Seperti biasa, Mirza berdiri gagah dan percaya diri di depan teman-temannya, memimpin diskusi di basecamp sore itu. Jiwa kepemimpinannya memang tak terbantahkan lagi.
"Tadi kita udah sama-sama mengukur panjang jalan yang akan kita cor. Nah ini bahan bangunan yang kita perlukan teman-teman." Mirza menunjuk tulisan-tulisan di whiteboard di belakangnya.
Seluruh anggota kelompok, memperhatikan dengan saksama termasuk Alsha.
"Seperti perkiraan kita diawal. Bisa sama-sama kita lihat, kalau dana kita masih kurang." Kini Mirza menunjuk perkiraan rincian dana yang mereka perlukan. "Sesuai dengan proposal kita yang sudah disetujui, kita akan mulai menggalang dana. Saya harap teman-teman semua bisa ikut berpartisipasi dalam penggalangan dana ini." Mirza menatap seluruh teman-teman kelompoknya, matanya tanpa sengaja beradu pandang dengan Alsha, Mirza cepat-cepat mengalihkan pandangannya.
Seluruh anggota kelompok mengangguk menyetujui.
"Bang, gimana kalau kita memanfaatkan media sosial? Kita share penggalangan dana ini di akun media sosial masing-masing?" Jihan memberi saran.
Bang, bang, bang. Alsha mencibir tidak suka.
"Boleh, teman-teman bisa manfaatin media sosial, pokoknya terserah sih yang penting dananya terkumpul. Asal halal ya teman-teman." Mirza terkekeh.
"Nanti saya buatkan brosur digitalnya Za, jadi teman-teman tinggal posting di akun media sosial masing-masing." Salah seorang anggota kelompok menimpali.

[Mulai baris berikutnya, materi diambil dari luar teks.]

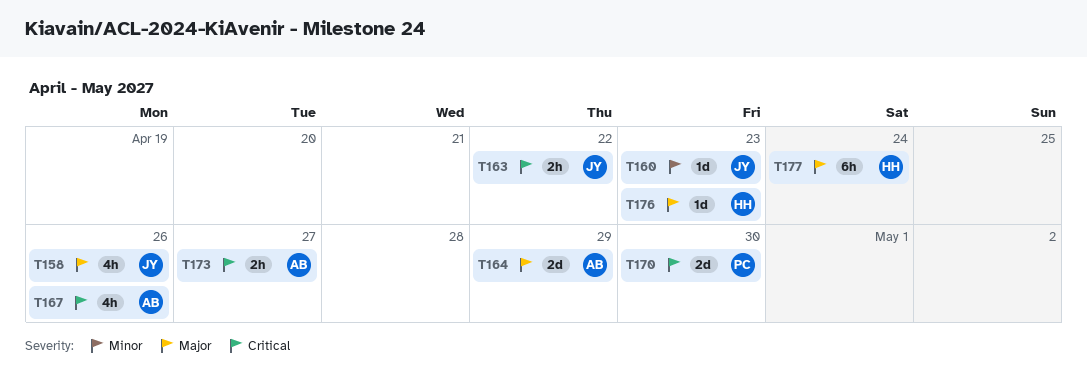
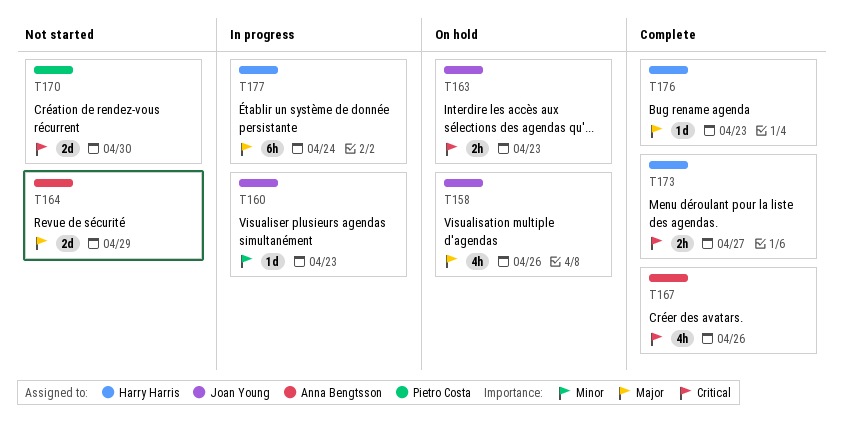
T163, due: Apr 22 -> Apr 23
T173, owner: Anna Bengtsson -> Harry Harris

"Nah iya. Nanti kalau sudah jadi kamu langsung kirim keteman-teman ya."
"Siap Za!!"
"Menurut teman-teman, Kita masih perlu bikin brosur cetak nggak?" Mirza meminta pendapat teman-temannya.
"Menurut gue masih perlu Za, brosur cetak bisa kita bagi ke mahasiswa di kampus. Supaya ikhtiar kita ini lebih maksimal." Ariq memberikan pendapatnya.
"Ya betul Za." Salah seorang anggota kelompok menimpali.
"Tapi kan kita harus menghemat budget Za, kalau mau bikin brosur cetak bukannya jadi nambah pengeluaran." Salah satu anggota kelompok ikut berpendapat.
"Tenaaangg, kita akan usahakan se-low budget mungkin, kita serahkan sama ahlinya." Mirza terkekeh, kemudian menunjuk Ariq.
"Aahh..., Kena deh gue!" Ariq meringis.
"Wah iya ya, ayo Riq ilmunya di manfaatkan dong!" Safa yang sejak tadi hanya menyimak ikut berkomentar.
"Iya, iya, siap!!!" Ariq menyetujui.
"Oke teman-teman, cukup untuk hari ini. Besok saya bersama Ariq, Reza, dan Gino mau ke toko bangunan. Kita mau ngecek harga bahan bangunan. Kemarin pak Asep sempat memberi tahu saya toko bangunan yang lengkap disini."
***
Ditengah perjalanan menuju rumah pak asep. Mirza, Ariq, Alsha, Safa, dan Jihan berpapasan dengan seorang anak laki-laki yang sedang diseret dan dipukul oleh bapaknya. Tidak puas hanya memukul, laki-laki itu pun menghardik anaknya dengan segala umpatan yang tidak pantas.